Coal India Limited, a public sector company and the world’s largest coal producer, won 100 MW capacity in the recent 500 MW solar auction in Gujarat with a bid of INR 2.20/ kWh. Two of the other four bidders in the auction were also PSUs – NTPC and SJVN won 150 MW and 70 MW capacities with bids of INR 2.20 and 2.21 respectively.

  • With conventional businesses slowing down, the PSUs have set ambitious renewable capacity targets and left themselves with no choice but to bid aggressively;
  • In a sector with no specific operational or financial complexity, PSU investment is needlessly crowding out private capital;
  • The PSUs need to instead play to their strengths and look for opportunities where they enjoy a unique competitive advantage;

Gujarat auction marks Coal India’s first foray into mainstream renewable sector project development activity. Together with NTPC, SJVN, other coal miners and IPPs including NLC, Gujarat State Electrical Corporation (GSEC) and Gujarat Industries Power Company (GIPC), the public sector giants are scaling up their renewable ambitions as conventional power prospects get dimmer.

Table: Presence of PSUs in renewable sector

Source: Company websites, BRIDGE TO INDIA research
Note: This data excludes projects where NTPC and other PSUs are acting as intermediary offtakers.

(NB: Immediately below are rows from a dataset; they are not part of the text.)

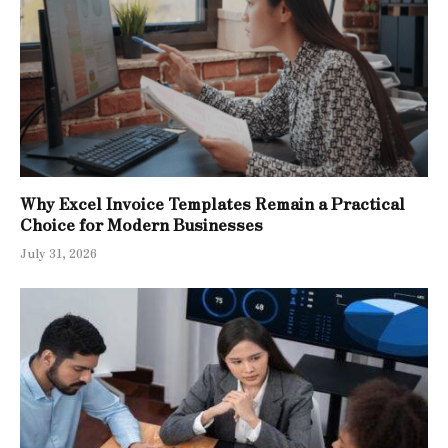
Why Excel Invoice Templates Remain a Practical
Choice for Modern Businesses
July 31, 2026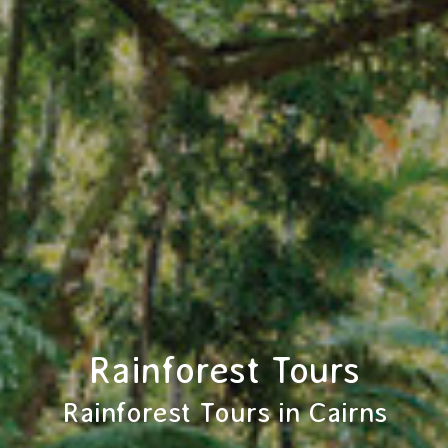
Rainforest Tours
Rainforest Tours in Cairns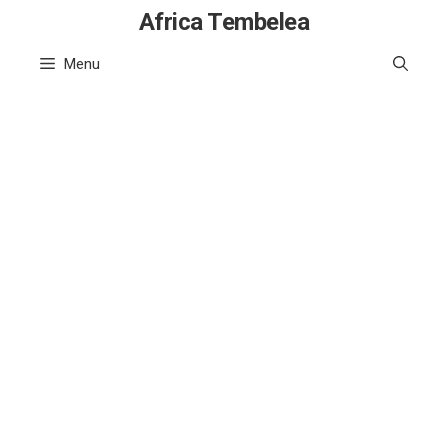
Skip
Africa Tembelea
to
Menu
content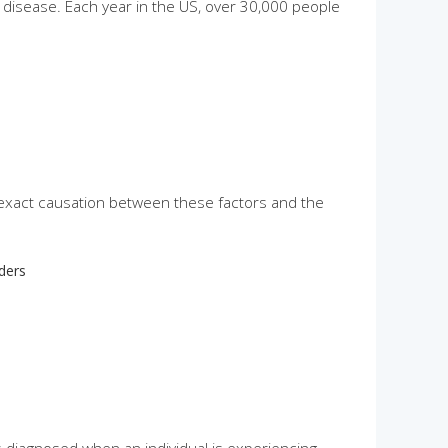
 disease. Each year in the US, over 30,000 people
exact causation between these factors and the
rders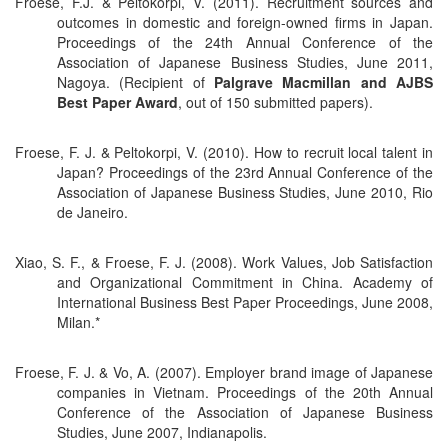
Froese, F.J. & Peltokorpi, V. (2011). Recruitment sources and
outcomes in domestic and foreign-owned firms in Japan.
Proceedings of the 24th Annual Conference of the
Association of Japanese Business Studies, June 2011,
Nagoya. (Recipient of
Palgrave Macmillan and AJBS
Best Paper Award
, out of 150 submitted papers).
Froese, F. J. & Peltokorpi, V. (2010). How to recruit local talent in
Japan? Proceedings of the 23rd Annual Conference of the
Association of Japanese Business Studies, June 2010, Rio
de Janeiro.
Xiao, S. F., & Froese, F. J. (2008). Work Values, Job Satisfaction
and Organizational Commitment in China. Academy of
International Business Best Paper Proceedings, June 2008,
Milan.*
Froese, F. J. & Vo, A. (2007). Employer brand image of Japanese
companies in Vietnam. Proceedings of the 20th Annual
Conference of the Association of Japanese Business
Studies, June 2007, Indianapolis.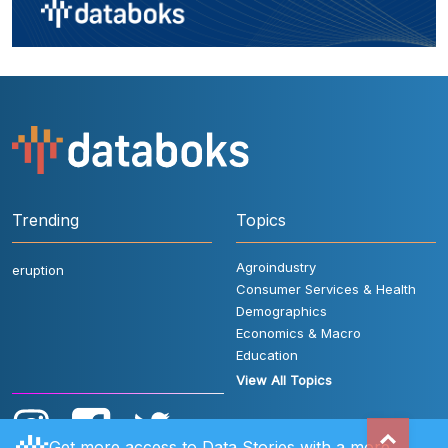
Trending
Topics
Agroindustry
eruption
Consumer Services & Health
Demographics
Economics & Macro
Education
View All Topics
Get more access to Data Stories with a more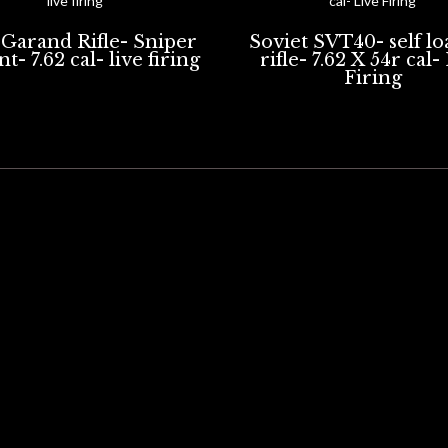
Garand Rifle- Sniper
Soviet SVT40- self l
t- 7.62 cal- live firing
rifle- 7.62 X 54r cal-
Firing
Portsmouth, UK
K POWDER FIREARMS
BLANK FIRING ONLY FIREARMS
LIVE FIRING RIFLES.
ARTILL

NTPC has set a target of adding 30,000 MW of renewable capacity by 2032. SJVN, a leading hydropower generator, wants to add 12,000 MW solar capacity by 2030. Meanwhile, coal producers like Coal India and NLC are attracted to the sector both by a desire to be seen as “green” as well as the opportunity to use spare cash. Coal India, generating cash profits of almost USD 3 billion per annum and not nearly enough opportunities to expand coal production, plans to develop 3,000 MW solar capacity over three years as well as set up an integrated solar wafer manufacturing facility.

Determined to grow their renewable business, the PSU giants have given themselves no option but to bid aggressively. But two critical questions arise – 1) can they compete against private developers; and 2) what role should they play in the sector? There is no dearth of equity capital in the project development business – there were as many as 49 unique bidders in large scale solar project auctions alone (setting aside small bidders in agricultural solar tenders) in the last two years. Private developers have sufficient capital and not only all necessary operational expertise but also an advantage over their PSU counterparts in terms of cost optimisation, risk appetite and financial engineering. Sure, the PSUs enjoy advantage of cheaper debt – around 7% as against 9-10% for private developers. But being forced to bid low against private competition is resulting in sub-optimal deployment of capital and crowding out of private investment.

If not project development, then what else? Ideally, the PSUs should play to their strengths (complex businesses needing patient capital, technology advantage, low competition) and look for opportunities where they enjoy a unique competitive advantage – for example, upstream solar manufacturing, hydrogen production, smart grids.